QUESTIONS TO ANSWER →
**A.** In the guava leaf study excerpt, which combined use of irrigants is called the gold standard?
**B.** List every keyword given in the guava leaf study excerpt.
**C.** From the guava leaf study excerpt, write out the passage starting with "Chemomechanical preparation and" and going on through "Baumgartner, & Marshall, 2007).".

DOCUMENT EXCERPT →
Materials and Method
The guava leaf powder was obtained and the extract was prepared. For cell viability assay, cells were seeded onto 96- well plates at a concentration of 5×103 cells/well, followed by the addition of test samples of various concentrations prepared in cell culture media. MTT assay was done which measures the reduction of yellow 3-(4,5dimethiazol-2-yl)- 2, 5-diphenhydramine tetrazolium bromide(MTT) by mitochondrial succinate dehydrogenase. The effect of test samples (25-100μg/ml) on cell growth inhibition will be assessed as percentile viability, where vehicle-treated cells will be taken as 100% viable.
Results
Statistical analysis was done using One-way Anova and a post hoc test. p<0.05 was considered as significant. P<0.001 as compared with negative control. Guava leaf extract at different concentrations are P<0.001 as compared with sodium hypochlorite.
Conclusion
Guava leaf extract had no or less cytotoxic effect based on its concentration. Hence it can be used as an alternative endodontic irrigant.
Keywords
Endodontic Irrigants, Fibroblast Cells, Root Canal Treatment,Guava Leaf , Natural Irrigant.
Introduction
Root canal treatment is the one which is carried out for pulpal diseases in dentistry. The main aim of root canal treatment is to remove bacteria and metabolite waste inside the root canal system, thereby preventing reinfection of the canal and healing process to take place.Irrigation is the important step of root canal treatment . Irrigation material serves as a debris solvent and makes the instrument movement easier during root canal preparation (Estrela et al., 2014;
Kandaswamy & Venkateshbabu, 2010). The ideal root canal irrigation material should have low surface tension and low toxicity as well as should be smear layer-free, inexpensive, and easy to use(Dotto, Sarkis Onofre, Bacchi, & Rocha Pereira, 2020; Jaju & Jaju, 2011; ‗Root Canal Irrigants in Horizon: A Review‘, 2016).
Chemomechanical preparation and three dimensional filling with an adequate seal are considered essential for long- term endodontic success(Martinho & Gomes, 2008; Sedgley, Lennan, & Clewell, 2004). Intracanal irrigants play an essential role in removal of smear layer and disinfection. Combined use of sodium hypochlorite (NaOCl) and ethylenediaminetetraacetic acid (EDTA) has been advocated as the gold standard for the above purpose(Johal, Baumgartner, & Marshall, 2007).

PROVIDED RECORDS →
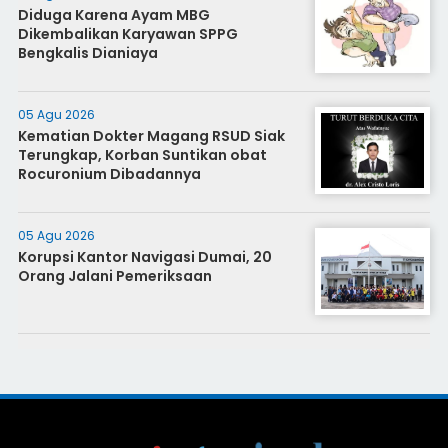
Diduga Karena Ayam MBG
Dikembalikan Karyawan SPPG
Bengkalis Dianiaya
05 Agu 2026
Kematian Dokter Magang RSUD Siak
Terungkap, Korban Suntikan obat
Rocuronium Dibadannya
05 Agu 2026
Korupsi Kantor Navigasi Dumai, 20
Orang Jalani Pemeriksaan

--

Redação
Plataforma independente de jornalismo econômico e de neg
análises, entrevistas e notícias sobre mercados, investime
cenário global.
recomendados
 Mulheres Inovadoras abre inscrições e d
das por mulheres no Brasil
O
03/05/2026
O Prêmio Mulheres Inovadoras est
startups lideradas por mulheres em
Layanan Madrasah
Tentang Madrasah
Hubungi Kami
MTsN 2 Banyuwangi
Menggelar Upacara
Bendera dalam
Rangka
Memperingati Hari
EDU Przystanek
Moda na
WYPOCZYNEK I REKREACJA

* * *

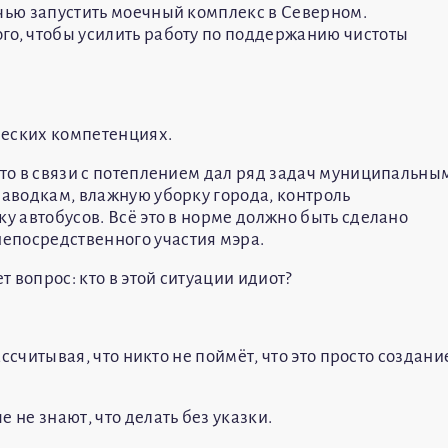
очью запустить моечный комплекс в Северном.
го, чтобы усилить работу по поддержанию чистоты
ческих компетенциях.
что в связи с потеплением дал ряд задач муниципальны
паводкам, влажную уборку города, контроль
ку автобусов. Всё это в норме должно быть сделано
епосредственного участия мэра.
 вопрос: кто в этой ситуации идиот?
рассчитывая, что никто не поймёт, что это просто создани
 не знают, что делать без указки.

SOLUTIONS TO EACH TASK →
**A.** Sodium hypochlorite (NaOCl) combined with ethylenediaminetetraacetic acid (EDTA).

**B.**
Endodontic Irrigants
Fibroblast Cells
Root Canal Treatment
Guava Leaf
Natural Irrigant

**C.**
Chemomechanical preparation and three dimensional filling with an adequate seal are considered essential for long- term endodontic success(Martinho & Gomes, 2008; Sedgley, Lennan, & Clewell, 2004). Intracanal irrigants play an essential role in removal of smear layer and disinfection. Combined use of sodium hypochlorite (NaOCl) and ethylenediaminetetraacetic acid (EDTA) has been advocated as the gold standard for the above purpose(Johal, Baumgartner, & Marshall, 2007).